Pertandingan bertajuk El Clasico ini dimenangkan oleh Barcelona dengan skor 3-2. Di mata Xabi Alonso, kekalahan dalam partai final tentu saja menimbulkan kekecewaan. Namun, ia tidak ingin para pemain dan staf klub terlalu larut dalam kesedihan.
Suksesor Carlo Ancelotti tersebut menganggap gelar Piala Super Spanyol bukan sesuatu yang layak digembar-gemborkan. “Kami harus segera melupakan hal ini,” ucap Xabi dalam jumpa pers pasca-pertandingan. “Ini hanya satu pertandingan, satu kompetisi, dan di antara semua yang kami miliki, ini yang paling tidak penting.”
“Kami perlu melihat ke depan, berusaha memulihkan para pemain, dan meningkatkan semangat tim, serta terus maju. Ini hanya kompetisi di mana kami menghadapi dua rival hebat hanya dalam beberapa hari.”

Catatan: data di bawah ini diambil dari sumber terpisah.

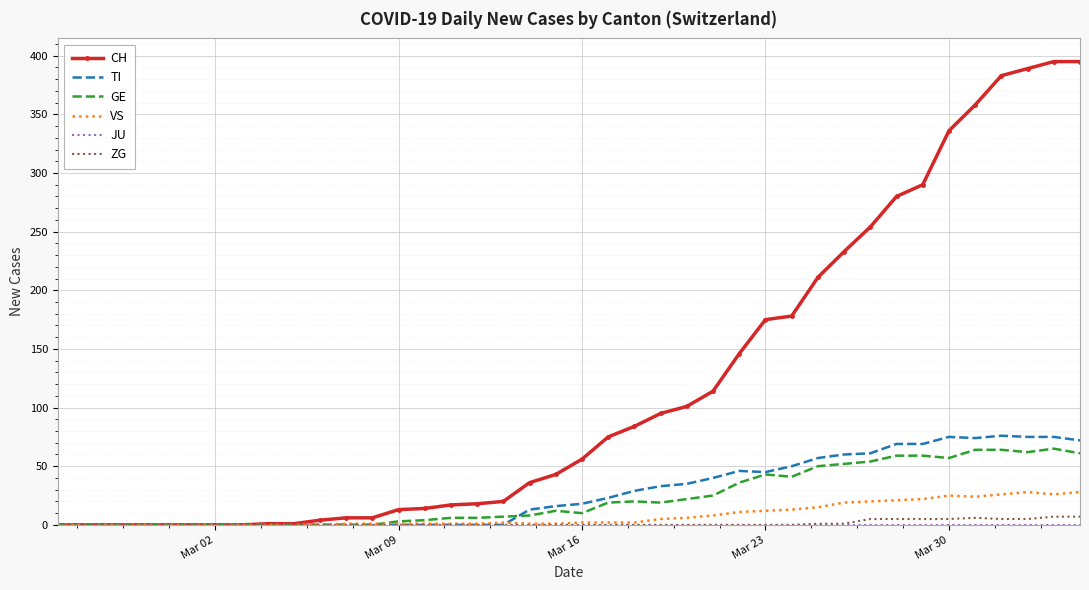

What is the maximum value shown in the chart?

395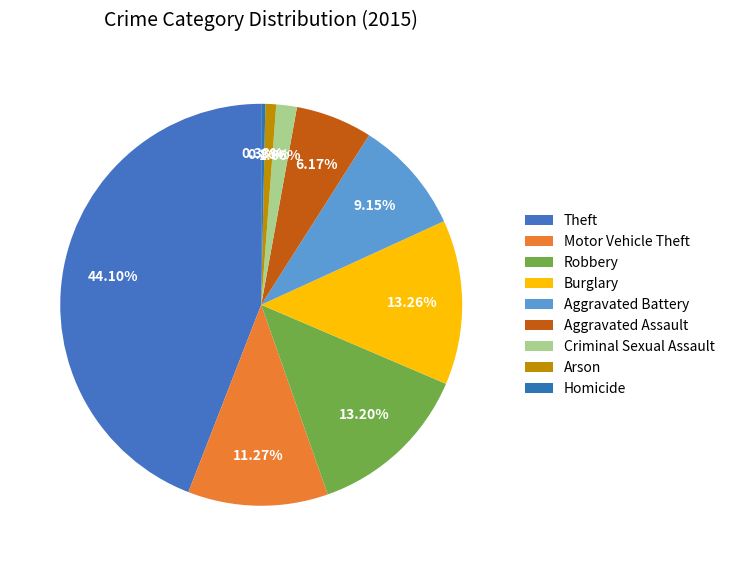

Which category has the biggest portion of the pie?

Theft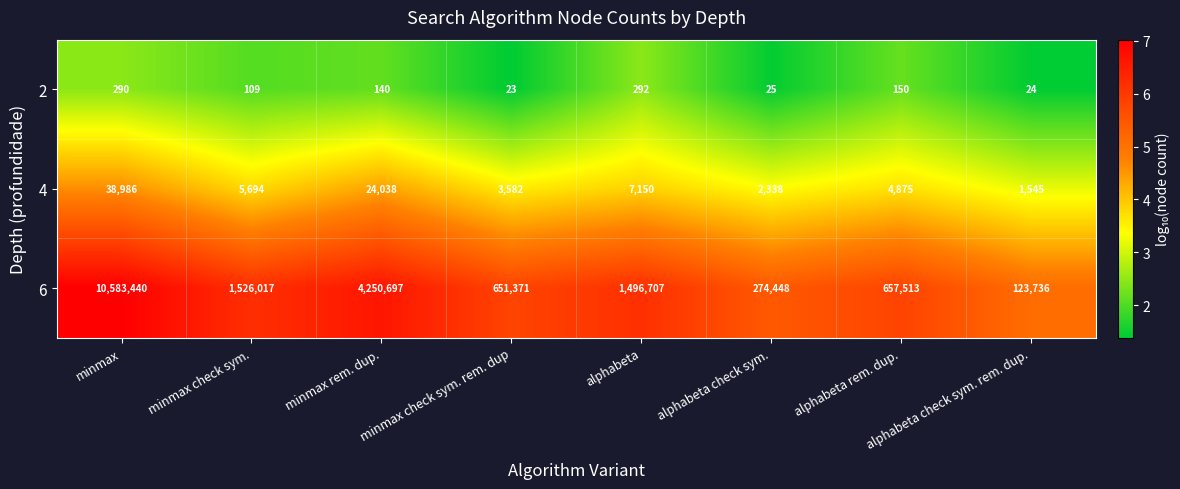

Is it true that 4 equals 3582 at minmax check sym. rem. dup?

True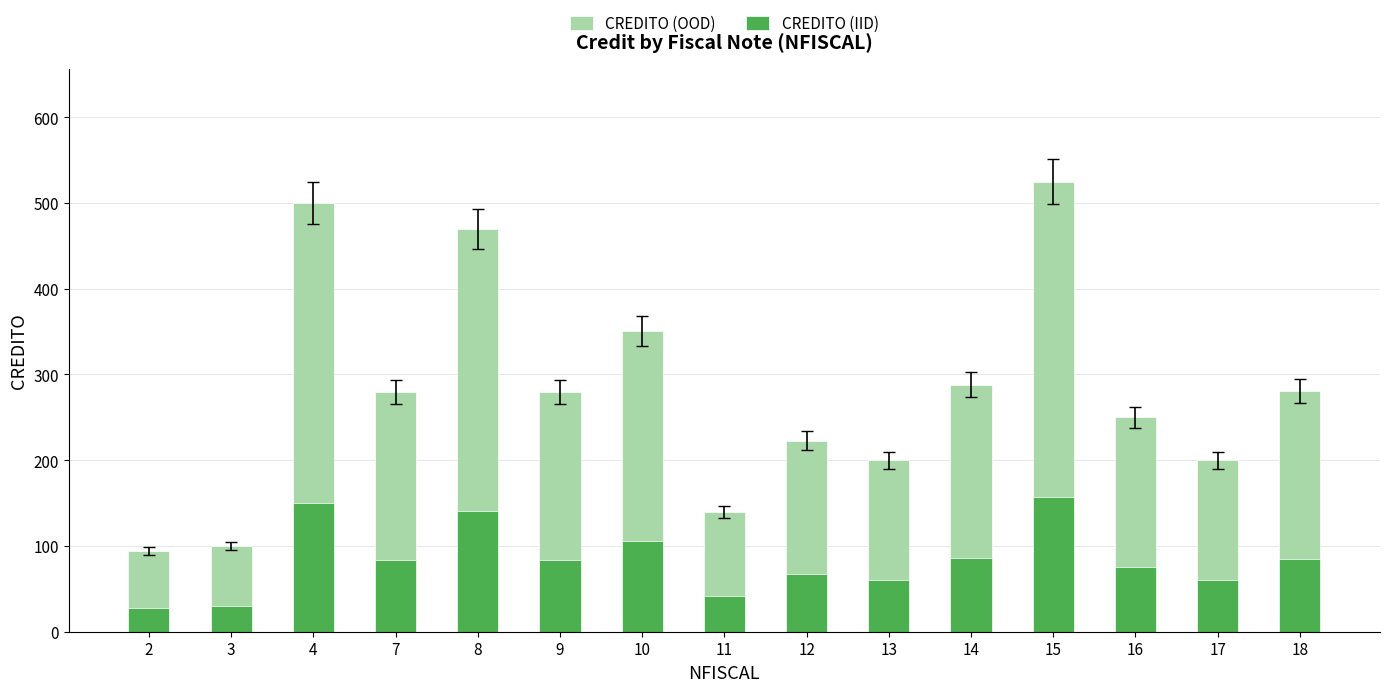

Reading left to right, transcribe all the data shown in this chart.

CREDITO (OOD): 2=94.0	3=99.9	4=500.0	7=280.0	8=470.0	9=280.0	10=351.0	11=140.0	12=223.0	13=200.0	14=288.0	15=525.0	16=250.0	17=200.0	18=281.0
CREDITO (IID): 2=28.2	3=30.0	4=150.0	7=84.0	8=141.0	9=84.0	10=105.3	11=42.0	12=66.9	13=60.0	14=86.4	15=157.5	16=75.0	17=60.0	18=84.3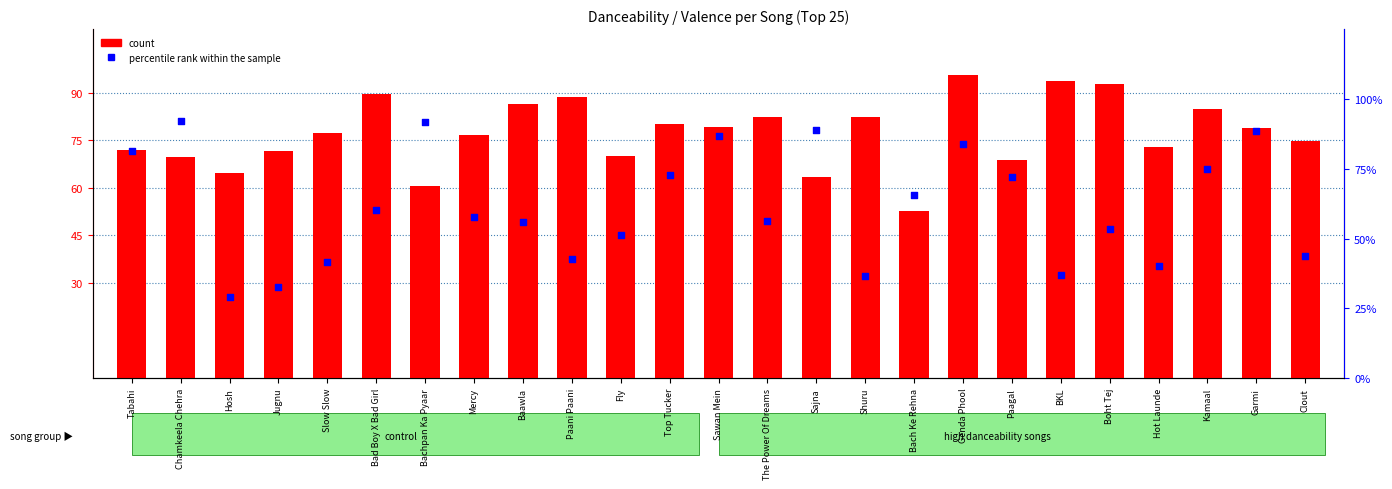

Which series contains the highest Y value?

count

“Ada perasaan yang bercampur, di satu sisi kecewa karena tidak mampu memenangi titel. Tetapi juga kebanggaan bahwa tim ini memberikan semua yang mereka bisa. Kami bersaing sampai akhir.”
“Kami mengambil hal positif dan terfokus untuk tantangan berikutnya,” kata eks maestro lini tengah timnas Spanyol itu.
Barcelona memimpin lebih dulu melalui gol Raphinha pada menit ke-36 yang disusul drama menjelang istirahat. Tiga gol tercipta dalam interval rapat di menit-menit akhir babak pertama. Vinicius Junior sempat menyamakan kedudukan melalui golnya pada menit ke-45+2, lalu dibalas Robert Lewandowski pada menit ke-45+4′, dan disetarakan lagi oleh Gonzalo Garcia pada menit ke-45+6′.
Kemenangan Barca disegel oleh gol kedua Raphinha pada menit ke-73.
Madrid unggul jumlah pemain pada akhir waktu normal setelah Frenkie de Jong dikartu merah wasit. Namun, mereka terlambat melakukan remuntada dan laga pun berakhir dengan kejayaan bagi Blaugrana.
Hasil ini membuat Los Blancos keok dua kali beruntun dari Barcelona pada final Piala Super Spanyol. Tahun lalu Real Madrid yang masih dilatih Carlo Ancelotti bahkan hancur lebih parah dengan skor 2-5 di tangan armada solid Hansi Flick.
Prestasi ini menambah koleksi gelar Barcelona sebagai raja trofi Supercopa dengan 16 kali juara. Madrid semakin tertinggal dengan kebagian 13 trofi pada urutan kedua.